Agile is not a destination but an ongoing journey that should never end. The most successful Agile enterprises are always seeking for ways to be more agile. That means setting up deliberate practices to consistently inspect, measure, adapt and challenge their teams, their managers and their overall culture to improve.
Most ‘failed’ Agile adoptions generally start well with the best intentions but often lose momentum as people move on, priorities shift, things get ‘too hard’ or other barriers are put up. These experiences then add further fuel to the idea that Agile ‘doesn’t work’ and masks where the real issues lie.
QC: What issues should a PMO consider to maximise success when adopting Agile?
MS: One of the single biggest factors in determining the success or otherwise of an Agile adoption, whether that be led by the PMO or the broader business is securing effective buy-in.
Buy-in not only from the teams within the PMO who will be at the coal face, but buy-in at every level of the business. That means from department heads and GMs right up to the executive there needs to be a recognition that to truly benefit from ‘going agile’ this needs to be a wholesale and ongoing human, cultural and structural change management program with the right level of funding, resources and time commitment to make it succeed.
Getting this message across should be the number one focus for a PMO long before they consider what specific tools, processes and methodologies they need to implement to realise the vision.
QC: What are the trends in the Agile community and how should a PMO respond to these?
MS: Whilst the ideas and practices of Agile software development have been around for a long time, we are only recently starting to see mass awareness and adoption across all industries – not just the more traditional technology sectors.
The shift in maturity means we are starting to see a much more robust set of best practices and diagnostic tools emerge that are increasingly agnostic, broader in range, and more business aware than many practitioners are used to.
The increasing commoditisation of Agile as ‘just good business’ means that many organisations who have been on the journey for perhaps several years are now looking for ways to step up and improve adoption on their individual and deliberate pathways towards true enterprise-wide organisational agility.

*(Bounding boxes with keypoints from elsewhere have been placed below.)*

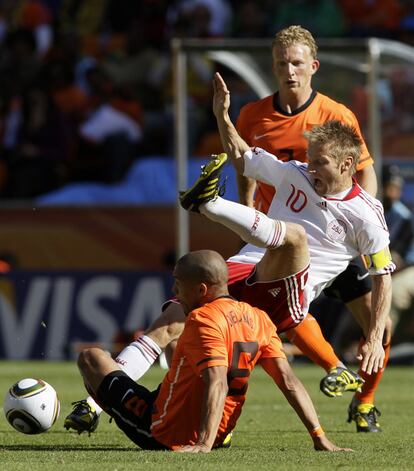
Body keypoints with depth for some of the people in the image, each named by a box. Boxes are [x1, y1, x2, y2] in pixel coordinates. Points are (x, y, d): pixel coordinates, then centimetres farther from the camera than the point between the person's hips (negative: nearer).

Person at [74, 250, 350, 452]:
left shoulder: (203, 319, -21)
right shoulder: (258, 320, 0)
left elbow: (217, 384, -33)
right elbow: (288, 381, -5)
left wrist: (203, 445, -40)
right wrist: (319, 437, -6)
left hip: (162, 434, -8)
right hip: (220, 434, 8)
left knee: (91, 357, 9)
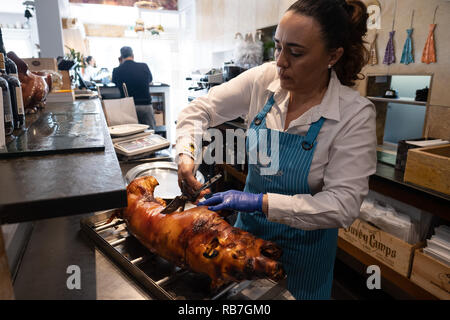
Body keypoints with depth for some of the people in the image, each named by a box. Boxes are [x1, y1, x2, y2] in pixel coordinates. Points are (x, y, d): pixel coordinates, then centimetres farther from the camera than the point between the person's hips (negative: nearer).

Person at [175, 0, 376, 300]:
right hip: (248, 224, 4)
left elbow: (343, 205, -27)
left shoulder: (355, 114, -24)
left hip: (302, 243, -3)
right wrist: (186, 155, -24)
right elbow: (199, 109, -6)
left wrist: (260, 202, -33)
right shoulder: (264, 79, -15)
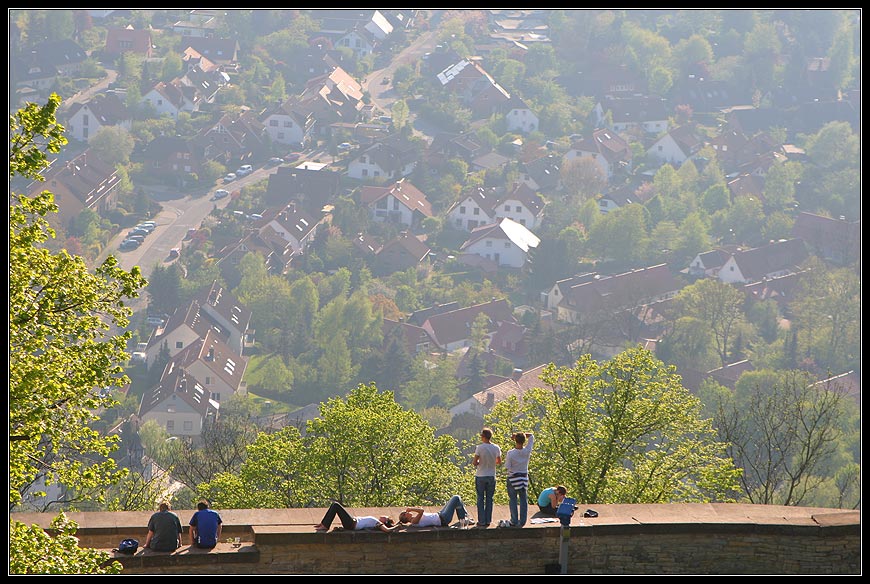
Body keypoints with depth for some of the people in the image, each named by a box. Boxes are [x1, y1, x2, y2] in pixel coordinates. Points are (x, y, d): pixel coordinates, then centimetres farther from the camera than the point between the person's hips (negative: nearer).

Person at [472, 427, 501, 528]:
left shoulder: (480, 447, -15)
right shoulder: (496, 448, -4)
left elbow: (474, 462, -14)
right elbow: (499, 462, 6)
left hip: (480, 476, -3)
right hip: (491, 476, 3)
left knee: (480, 499, 5)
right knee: (489, 499, 11)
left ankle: (482, 521, 4)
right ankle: (488, 521, 12)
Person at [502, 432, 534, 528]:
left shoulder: (510, 453, -18)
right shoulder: (527, 451, -9)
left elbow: (507, 467, -11)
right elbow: (531, 436, 6)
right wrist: (522, 435, -1)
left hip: (513, 478, -3)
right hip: (524, 478, 3)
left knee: (513, 500, 4)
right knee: (523, 500, 10)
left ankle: (514, 522, 3)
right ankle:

PMOs should have, as part of their service, the continuous improvement journey to ensure knowledge, tools and techniques are up to date and delivering efficient, repeatable streamlined frameworks within which agile project delivery becomes increasingly successful.
The Wrap-Up: Agile Is a Journey, not a Destination
MS: There are many myths about what Agile is and isn’t, especially when it comes to the best ways to integrate Agile into existing waterfall or iterative focused PMOs. A critical takeaway needs to be that Agile is a journey, not a destination. That drives a very different mindset and behaviours compared to traditional project delivery. Cultural change is vital: It cannot be overlooked when moving to an Agile world.